**Task description:**
Copy the lines below word for word, from the very first one through the line containing "Primaloft® est un". Leave the pictures out of your copy.

**Given information:**
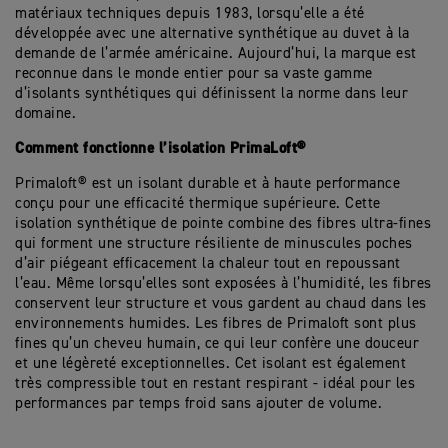
matériaux techniques depuis 1983, lorsqu’elle a été
développée avec une alternative synthétique au duvet à la
demande de l’armée américaine. Aujourd’hui, la marque est
reconnue dans le monde entier pour sa vaste gamme
d’isolants synthétiques qui définissent la norme dans leur
domaine.
Comment fonctionne l’isolation PrimaLoft®
Primaloft® est un isolant durable et à haute performance
conçu pour une efficacité thermique supérieure. Cette
isolation synthétique de pointe combine des fibres ultra-fines
qui forment une structure résiliente de minuscules poches
d’air piégeant efficacement la chaleur tout en repoussant
l’eau. Même lorsqu’elles sont exposées à l’humidité, les fibres
conservent leur structure et vous gardent au chaud dans les
environnements humides. Les fibres de Primaloft sont plus
fines qu’un cheveu humain, ce qui leur confère une douceur
et une légèreté exceptionnelles. Cet isolant est également
très compressible tout en restant respirant - idéal pour les
performances par temps froid sans ajouter de volume.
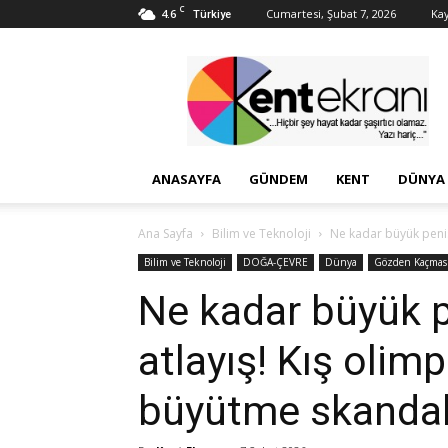
C
4.6
Cumartesi, Şubat 7, 2026
Kay
Türkiye
Kent
Ekranı
ANASAYFA
GÜNDEM
KENT
DÜNYA
Ana Sayfa
Bilim ve Teknoloji
Ne kadar büyük penis
Bilim ve Teknoloji
DOĞA-ÇEVRE
Dünya
Gözden Kaçmas
Ne kadar büyük p
atlayış! Kış olim
büyütme skandal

**Worked solution:**
matériaux techniques depuis 1983, lorsqu’elle a été
développée avec une alternative synthétique au duvet à la
demande de l’armée américaine. Aujourd’hui, la marque est
reconnue dans le monde entier pour sa vaste gamme
d’isolants synthétiques qui définissent la norme dans leur
domaine.
Comment fonctionne l’isolation PrimaLoft®
Primaloft® est un isolant durable et à haute performance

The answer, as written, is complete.